A shallow depression in the Willamette Valley, where Ellis Hughes first found the meteor, added another layer to the story. When geologist Richard Pugh relocated the sinkhole in 1986, he found several inches of rust that had flaked off the meteor during its sojourn in the soil, as well as traces of nickel in soil samples extending several feet out from the bowl. More importantly, Pugh found a light-colored twelve-inch boulder of granitic origin nearby. Recalling Ellis Hughes's "white rock," he searched through the poison oak that had grown up in the depression and found many similar pebbles of granodiorite, which does not occur in the bedrock of the Willamette Valley. Pugh's conclusion, now generally accepted by other geologists, is that the Willamette Meteor originally plunged to earth in southeastern British Columbia or northwestern Montana several hundred million years ago. During the most recent glacial epoch, less than a hundred thousand years ago, a lobe of advancing ice captured the meteor and started it on yet another journey. During one of the Lake Missoula floods at the end of the last ice age, the meteor rode south on an iceberg that was flushed through the crumbling ice dam at Lake Pend Oreille and continued downstream on the Columbia. The iceberg made a left turn at the Willamette Valley and finally came to rest in a back eddy near the mouth of present-day Tualitin Creek.

There it was discovered not by Ellis Hughes at all, but by Clackamas tribal ancestors who also recognized the unique properties of the ringing stone. The Clackamas called the stone Tomonowos, which translates roughly as "heavenly visitor." We know this because Ellis Hughes called in elders at the meteor's ownership trial in 1904. The elders testified that tribal people had dipped their arrowheads in water that gathered in the rock's strange kettles to add power to their hunting efforts, and also used the water for healing and vision quest rituals. The Oregon judge in 1904 did not pay particular attention to tribal usage, or to Hughes's claim of possession, but times have changed.
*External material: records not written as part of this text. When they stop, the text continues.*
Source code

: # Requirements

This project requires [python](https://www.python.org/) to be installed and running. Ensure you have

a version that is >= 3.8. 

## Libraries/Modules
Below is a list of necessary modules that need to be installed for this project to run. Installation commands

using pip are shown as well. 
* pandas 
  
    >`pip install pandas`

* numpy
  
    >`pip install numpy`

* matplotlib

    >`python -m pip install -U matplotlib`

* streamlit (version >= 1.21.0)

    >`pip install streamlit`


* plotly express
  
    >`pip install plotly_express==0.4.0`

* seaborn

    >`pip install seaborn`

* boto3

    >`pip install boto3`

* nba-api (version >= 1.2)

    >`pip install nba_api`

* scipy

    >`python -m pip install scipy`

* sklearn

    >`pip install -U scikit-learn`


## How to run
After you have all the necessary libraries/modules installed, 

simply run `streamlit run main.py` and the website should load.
In the late 1990s, the Museum of Natural History built an entire building around the Willamette Meteorite, casting it as the centerpiece of their new Cullman Hall of the Universe. When the Cultural Board of Oregon's Grand Ronde Reservation discovered accounts of the 1904 Clackamas elder testimony and took them to the museum as part of a new effort to restore the meteor to the Willamette Valley, the Native American Graves and Repatriation Act forced the museum to take them seriously. In an agreement with the Grand Ronde, the meteor can remain at the Natural History Museum in New York as long as the tribe has access to it for cultural and religious purposes. In a separate agreement, the museum created an ongoing internship with Native American youth who want to come to the museum to study their extensive collections of artifacts. And as a final stipulation, if the museum ever decides to retire the Willamette Meteorite from public use and study, its ownership would revert back to the tribe. It is possible that at some future date the cone-shaped stone would begin once more to journey across space and time.